Aim of the exercise :: Here is the task for the records below: repeat exactly the lines from the one with "[150,137,188,147] ЭСИС ->" to the one with "(419, 106) none", both included, and nothing else.

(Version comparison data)
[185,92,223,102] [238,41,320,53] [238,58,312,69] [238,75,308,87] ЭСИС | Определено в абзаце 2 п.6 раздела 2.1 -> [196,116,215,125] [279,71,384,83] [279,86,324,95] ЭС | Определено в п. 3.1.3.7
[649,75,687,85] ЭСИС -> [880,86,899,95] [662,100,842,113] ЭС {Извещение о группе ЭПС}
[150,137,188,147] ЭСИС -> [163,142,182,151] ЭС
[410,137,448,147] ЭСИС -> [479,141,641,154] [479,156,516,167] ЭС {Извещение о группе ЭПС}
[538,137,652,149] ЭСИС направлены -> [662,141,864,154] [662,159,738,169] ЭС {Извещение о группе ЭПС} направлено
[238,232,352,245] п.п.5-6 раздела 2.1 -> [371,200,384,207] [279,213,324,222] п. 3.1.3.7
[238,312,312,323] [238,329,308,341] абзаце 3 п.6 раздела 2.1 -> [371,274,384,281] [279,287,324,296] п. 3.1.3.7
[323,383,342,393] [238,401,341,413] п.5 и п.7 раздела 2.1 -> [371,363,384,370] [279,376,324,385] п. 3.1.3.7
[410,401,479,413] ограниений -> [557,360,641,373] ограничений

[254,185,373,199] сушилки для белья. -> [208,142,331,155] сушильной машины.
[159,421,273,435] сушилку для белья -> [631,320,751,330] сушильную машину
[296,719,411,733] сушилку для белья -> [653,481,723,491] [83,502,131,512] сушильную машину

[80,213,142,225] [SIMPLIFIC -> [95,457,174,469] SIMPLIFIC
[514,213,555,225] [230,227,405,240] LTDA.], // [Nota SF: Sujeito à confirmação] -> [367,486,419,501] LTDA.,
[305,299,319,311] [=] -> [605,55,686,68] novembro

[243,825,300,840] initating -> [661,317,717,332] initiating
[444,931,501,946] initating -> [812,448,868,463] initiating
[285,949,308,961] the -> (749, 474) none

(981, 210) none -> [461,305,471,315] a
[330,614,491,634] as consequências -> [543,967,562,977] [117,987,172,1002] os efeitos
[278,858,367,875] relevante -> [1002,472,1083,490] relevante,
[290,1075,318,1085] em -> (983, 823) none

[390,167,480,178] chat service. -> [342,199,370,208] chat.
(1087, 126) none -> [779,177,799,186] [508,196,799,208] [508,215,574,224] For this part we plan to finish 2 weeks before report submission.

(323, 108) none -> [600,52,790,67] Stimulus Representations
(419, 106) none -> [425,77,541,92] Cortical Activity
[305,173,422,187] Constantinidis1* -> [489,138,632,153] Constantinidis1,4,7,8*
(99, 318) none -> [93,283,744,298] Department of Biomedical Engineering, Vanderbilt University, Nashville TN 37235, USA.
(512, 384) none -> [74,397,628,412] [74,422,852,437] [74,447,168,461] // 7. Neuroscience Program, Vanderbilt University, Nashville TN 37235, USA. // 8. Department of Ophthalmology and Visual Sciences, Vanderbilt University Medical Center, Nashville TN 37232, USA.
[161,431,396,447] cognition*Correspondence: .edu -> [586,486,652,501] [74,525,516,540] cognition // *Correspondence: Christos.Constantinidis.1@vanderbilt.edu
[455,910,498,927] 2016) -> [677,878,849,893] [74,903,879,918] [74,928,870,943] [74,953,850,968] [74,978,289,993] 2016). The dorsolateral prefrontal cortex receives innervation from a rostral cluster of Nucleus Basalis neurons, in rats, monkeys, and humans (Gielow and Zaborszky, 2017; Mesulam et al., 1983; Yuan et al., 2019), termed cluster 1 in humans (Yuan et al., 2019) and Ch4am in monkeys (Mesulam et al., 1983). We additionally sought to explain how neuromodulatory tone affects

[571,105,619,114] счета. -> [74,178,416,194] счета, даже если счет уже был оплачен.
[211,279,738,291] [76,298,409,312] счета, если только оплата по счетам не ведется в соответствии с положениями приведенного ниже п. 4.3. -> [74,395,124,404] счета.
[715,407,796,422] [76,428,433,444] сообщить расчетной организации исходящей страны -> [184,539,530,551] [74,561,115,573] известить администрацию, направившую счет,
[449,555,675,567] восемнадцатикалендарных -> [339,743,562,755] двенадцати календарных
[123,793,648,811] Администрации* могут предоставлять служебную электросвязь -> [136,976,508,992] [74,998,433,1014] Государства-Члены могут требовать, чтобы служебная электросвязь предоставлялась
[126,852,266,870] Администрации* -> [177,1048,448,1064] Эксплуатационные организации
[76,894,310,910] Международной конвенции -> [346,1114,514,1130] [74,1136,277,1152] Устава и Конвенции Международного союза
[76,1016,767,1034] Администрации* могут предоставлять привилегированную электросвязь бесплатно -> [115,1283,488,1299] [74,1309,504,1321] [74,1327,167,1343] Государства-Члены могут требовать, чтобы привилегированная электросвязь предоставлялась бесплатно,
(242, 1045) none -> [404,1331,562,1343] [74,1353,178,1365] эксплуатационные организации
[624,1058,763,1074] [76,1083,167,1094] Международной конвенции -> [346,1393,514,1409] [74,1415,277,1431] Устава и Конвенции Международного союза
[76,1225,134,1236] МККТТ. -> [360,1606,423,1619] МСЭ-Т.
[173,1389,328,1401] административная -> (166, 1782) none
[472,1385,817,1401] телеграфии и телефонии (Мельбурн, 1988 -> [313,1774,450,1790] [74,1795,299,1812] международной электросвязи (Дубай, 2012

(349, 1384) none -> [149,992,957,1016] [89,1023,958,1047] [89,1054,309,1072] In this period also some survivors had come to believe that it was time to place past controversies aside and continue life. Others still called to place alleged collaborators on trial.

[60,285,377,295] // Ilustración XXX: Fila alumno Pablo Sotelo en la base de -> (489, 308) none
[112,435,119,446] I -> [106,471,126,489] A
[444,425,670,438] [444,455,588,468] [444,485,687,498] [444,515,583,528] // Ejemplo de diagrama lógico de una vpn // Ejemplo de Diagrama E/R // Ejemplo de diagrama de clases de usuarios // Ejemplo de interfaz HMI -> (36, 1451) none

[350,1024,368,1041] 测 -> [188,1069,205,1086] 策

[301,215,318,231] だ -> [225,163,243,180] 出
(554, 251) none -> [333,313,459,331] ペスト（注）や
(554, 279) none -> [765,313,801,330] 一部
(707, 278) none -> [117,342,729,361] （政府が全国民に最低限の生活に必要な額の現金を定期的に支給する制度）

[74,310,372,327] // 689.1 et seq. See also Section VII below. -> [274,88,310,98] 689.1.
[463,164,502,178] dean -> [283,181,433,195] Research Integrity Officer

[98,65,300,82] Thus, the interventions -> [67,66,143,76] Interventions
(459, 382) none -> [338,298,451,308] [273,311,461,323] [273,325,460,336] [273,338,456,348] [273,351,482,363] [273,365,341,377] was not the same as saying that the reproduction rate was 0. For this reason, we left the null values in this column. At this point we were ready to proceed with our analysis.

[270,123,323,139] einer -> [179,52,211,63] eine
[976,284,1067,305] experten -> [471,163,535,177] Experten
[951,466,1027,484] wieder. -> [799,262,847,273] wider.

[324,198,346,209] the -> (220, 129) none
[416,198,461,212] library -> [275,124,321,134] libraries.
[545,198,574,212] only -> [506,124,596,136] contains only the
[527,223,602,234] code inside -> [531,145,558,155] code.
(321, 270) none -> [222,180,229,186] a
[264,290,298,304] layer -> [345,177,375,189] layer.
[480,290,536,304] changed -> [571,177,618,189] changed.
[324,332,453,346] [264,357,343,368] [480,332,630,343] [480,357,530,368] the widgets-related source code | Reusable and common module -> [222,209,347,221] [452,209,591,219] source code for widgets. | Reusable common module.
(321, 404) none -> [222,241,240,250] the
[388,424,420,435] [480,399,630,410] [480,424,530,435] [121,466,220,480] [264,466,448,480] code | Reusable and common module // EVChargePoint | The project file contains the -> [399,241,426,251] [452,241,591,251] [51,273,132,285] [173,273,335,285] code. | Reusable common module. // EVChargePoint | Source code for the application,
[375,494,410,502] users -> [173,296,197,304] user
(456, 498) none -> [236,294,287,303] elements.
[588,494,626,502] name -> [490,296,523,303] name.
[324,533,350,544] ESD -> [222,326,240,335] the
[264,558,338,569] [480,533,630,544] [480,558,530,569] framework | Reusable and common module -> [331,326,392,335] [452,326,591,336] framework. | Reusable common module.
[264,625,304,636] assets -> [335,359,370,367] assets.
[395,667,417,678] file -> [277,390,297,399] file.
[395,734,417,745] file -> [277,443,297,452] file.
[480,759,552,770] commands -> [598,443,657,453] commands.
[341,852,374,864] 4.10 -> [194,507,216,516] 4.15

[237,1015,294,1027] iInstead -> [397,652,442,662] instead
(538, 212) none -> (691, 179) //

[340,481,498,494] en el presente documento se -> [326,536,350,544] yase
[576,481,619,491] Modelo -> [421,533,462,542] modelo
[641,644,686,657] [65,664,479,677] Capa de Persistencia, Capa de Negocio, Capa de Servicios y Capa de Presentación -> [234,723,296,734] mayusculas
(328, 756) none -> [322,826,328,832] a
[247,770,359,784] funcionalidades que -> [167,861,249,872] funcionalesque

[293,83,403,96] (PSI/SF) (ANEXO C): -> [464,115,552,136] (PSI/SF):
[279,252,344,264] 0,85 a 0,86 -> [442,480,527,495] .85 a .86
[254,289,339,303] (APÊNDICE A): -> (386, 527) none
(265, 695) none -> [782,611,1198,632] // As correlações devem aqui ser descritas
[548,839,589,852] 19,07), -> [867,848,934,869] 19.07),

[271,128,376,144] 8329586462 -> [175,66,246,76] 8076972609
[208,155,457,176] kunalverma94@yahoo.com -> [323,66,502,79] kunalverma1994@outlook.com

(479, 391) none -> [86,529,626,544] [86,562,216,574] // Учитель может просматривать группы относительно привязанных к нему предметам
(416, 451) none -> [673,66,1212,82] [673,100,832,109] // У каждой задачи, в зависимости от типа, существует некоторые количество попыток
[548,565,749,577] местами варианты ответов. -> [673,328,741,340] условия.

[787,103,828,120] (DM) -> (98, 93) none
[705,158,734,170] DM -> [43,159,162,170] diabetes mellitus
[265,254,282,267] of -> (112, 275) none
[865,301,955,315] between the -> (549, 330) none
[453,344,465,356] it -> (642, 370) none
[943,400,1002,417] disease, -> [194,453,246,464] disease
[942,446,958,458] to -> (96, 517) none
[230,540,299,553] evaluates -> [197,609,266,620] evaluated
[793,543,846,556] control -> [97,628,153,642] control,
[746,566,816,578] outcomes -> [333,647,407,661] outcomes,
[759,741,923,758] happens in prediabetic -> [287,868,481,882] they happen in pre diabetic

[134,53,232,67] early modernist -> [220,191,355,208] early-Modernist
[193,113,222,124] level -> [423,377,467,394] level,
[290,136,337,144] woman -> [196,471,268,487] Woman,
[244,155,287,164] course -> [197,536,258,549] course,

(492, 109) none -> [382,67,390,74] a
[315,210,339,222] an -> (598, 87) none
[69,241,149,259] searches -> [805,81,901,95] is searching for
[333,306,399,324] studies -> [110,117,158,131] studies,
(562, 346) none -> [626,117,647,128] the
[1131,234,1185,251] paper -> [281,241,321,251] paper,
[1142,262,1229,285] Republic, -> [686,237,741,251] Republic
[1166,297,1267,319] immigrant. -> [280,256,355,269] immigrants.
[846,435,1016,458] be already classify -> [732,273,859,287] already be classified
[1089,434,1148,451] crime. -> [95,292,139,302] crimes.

Answer space ::
[150,137,188,147] ЭСИС -> [163,142,182,151] ЭС
[410,137,448,147] ЭСИС -> [479,141,641,154] [479,156,516,167] ЭС {Извещение о группе ЭПС}
[538,137,652,149] ЭСИС направлены -> [662,141,864,154] [662,159,738,169] ЭС {Извещение о группе ЭПС} направлено
[238,232,352,245] п.п.5-6 раздела 2.1 -> [371,200,384,207] [279,213,324,222] п. 3.1.3.7
[238,312,312,323] [238,329,308,341] абзаце 3 п.6 раздела 2.1 -> [371,274,384,281] [279,287,324,296] п. 3.1.3.7
[323,383,342,393] [238,401,341,413] п.5 и п.7 раздела 2.1 -> [371,363,384,370] [279,376,324,385] п. 3.1.3.7
[410,401,479,413] ограниений -> [557,360,641,373] ограничений

[254,185,373,199] сушилки для белья. -> [208,142,331,155] сушильной машины.
[159,421,273,435] сушилку для белья -> [631,320,751,330] сушильную машину
[296,719,411,733] сушилку для белья -> [653,481,723,491] [83,502,131,512] сушильную машину

[80,213,142,225] [SIMPLIFIC -> [95,457,174,469] SIMPLIFIC
[514,213,555,225] [230,227,405,240] LTDA.], // [Nota SF: Sujeito à confirmação] -> [367,486,419,501] LTDA.,
[305,299,319,311] [=] -> [605,55,686,68] novembro

[243,825,300,840] initating -> [661,317,717,332] initiating
[444,931,501,946] initating -> [812,448,868,463] initiating
[285,949,308,961] the -> (749, 474) none

(981, 210) none -> [461,305,471,315] a
[330,614,491,634] as consequências -> [543,967,562,977] [117,987,172,1002] os efeitos
[278,858,367,875] relevante -> [1002,472,1083,490] relevante,
[290,1075,318,1085] em -> (983, 823) none

[390,167,480,178] chat service. -> [342,199,370,208] chat.
(1087, 126) none -> [779,177,799,186] [508,196,799,208] [508,215,574,224] For this part we plan to finish 2 weeks before report submission.

(323, 108) none -> [600,52,790,67] Stimulus Representations
(419, 106) none -> [425,77,541,92] Cortical Activity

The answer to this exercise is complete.